As mudanças na aplicação do foro privilegiado explicam por que o ex-presidente Jair Bolsonaro (PL) está sendo julgado diretamente no Supremo Tribunal Federal (STF), por liderar uma organização que tramou um golpe de Estado para mantê-lo no poder após a derrota nas eleições de 2022. O presidente Lula (PT), por outro lado, foi julgado em primeira instância quando enfrentou acusações na Lava Jato.
À época da Lava Jato, o foro privilegiado deixava de valer quando a autoridade saía do cargo. Henrique Attuch, advogado criminalista do escritório Wilton Gomes Advogados, explicou ao Uol que foi nesse cenário que Lula enfrentou a primeira instância nas acusações do tríplex do Guarujá, enquanto já era ex-presidente.

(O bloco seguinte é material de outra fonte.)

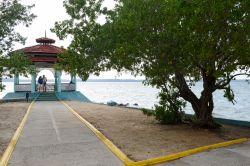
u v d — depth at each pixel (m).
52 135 13.25
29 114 20.83
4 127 15.45
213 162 9.20
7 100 32.59
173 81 15.61
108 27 14.37
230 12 10.90
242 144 11.77
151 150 10.66
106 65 15.98
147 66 13.84
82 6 15.58
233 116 33.38
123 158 9.45
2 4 23.89
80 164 8.95
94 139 12.43
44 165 8.87
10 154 10.02
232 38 11.64
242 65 13.50
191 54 12.61
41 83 38.84
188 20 11.47
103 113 22.17
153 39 12.71
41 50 36.50
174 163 9.18
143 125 16.50
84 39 15.46
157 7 12.33
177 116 16.84
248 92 100.31
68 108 25.20
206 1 10.77
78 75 16.25
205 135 13.55
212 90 15.02
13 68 24.91
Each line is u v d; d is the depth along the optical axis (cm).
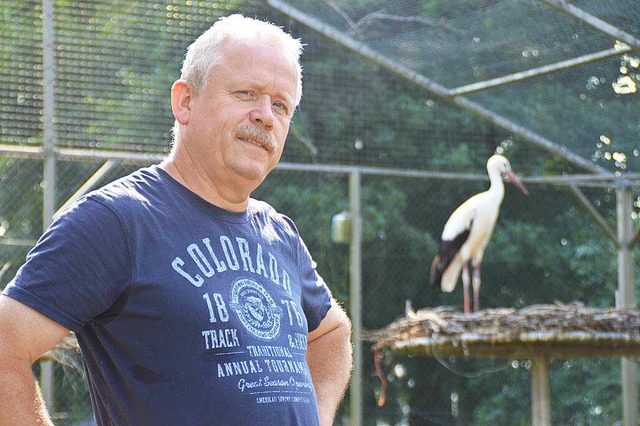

O entendimento mudou recentemente: desde março, o foro privilegiado continua valendo quando os crimes foram cometidos durante o mandato e em razão da função pública.
Essa foi a segunda alteração de posicionamento da Corte sobre o tema. Em 2018, o STF restringiu o foro privilegiado para reduzir o volume de ações criminais após o Mensalão. Desde então, inquéritos e processos criminais envolvendo deputados e senadores só precisavam começar e terminar no STF se tivessem relação direta com o exercício do mandato. Agora, a Corte decidiu que crimes funcionais devem permanecer sob sua competência mesmo após a saída do cargo.
“O STF estabeleceu uma exceção: se a investigação ou a ação penal já foi iniciada no Tribunal, a competência do STF se perpetua para evitar que um réu renuncie ao cargo apenas para manipular a jurisdição e atrasar o processo”, afirmou Marcelo Válio, mestre em direito pela PUC/SP e doutor em filosofia do direito pela UBA (Argentina).

O caso de Bolsonaro se enquadra nessa regra. As investigações tratam de atos ligados diretamente ao exercício da Presidência, o que mantém a competência no STF.
“No caso do ex-presidente Jair Bolsonaro, os supostos crimes que estão sendo apurados foram, em tese, cometidos enquanto Presidente da República e, ainda, sendo dois deles contra o Estado Democrático de Direito”, explicou a advogada criminalista Ana Krasovic, do escritório João Victor Abreu Advogado.
O julgamento no STF apresenta vantagens e desvantagens. Entre os pontos positivos estão a celeridade do processo e o fato de ser analisado por ministros experientes. Entre os negativos, está a ausência de instância superior: “É uma instância única: inexiste possibilidade de apelar da condenação à outra autoridade, tornando o julgamento de mérito definitivo pelo próprio STF”, comentou Attuch.
O foro privilegiado, tecnicamente chamado de “foro por prerrogativa de função”, não é um benefício pessoal, mas uma garantia para o cargo público. “O objetivo é proteger a instituição e o exercício do cargo de perseguições políticas ou pressões que poderiam ocorrer em juízos de primeira instância”, explicou Válio.
Apesar disso, a percepção pública pode ser crítica. “Embora a lógica do foro seja proteger as instituições, a percepção pública é frequentemente a de que existe uma ‘justiça para os poderosos’ e outra ‘para o cidadão comum’. Casos de alta repercussão que se arrastam no STF ou que terminam em prescrição alimentam a sensação de impunidade e privilégio”, analisou Válio.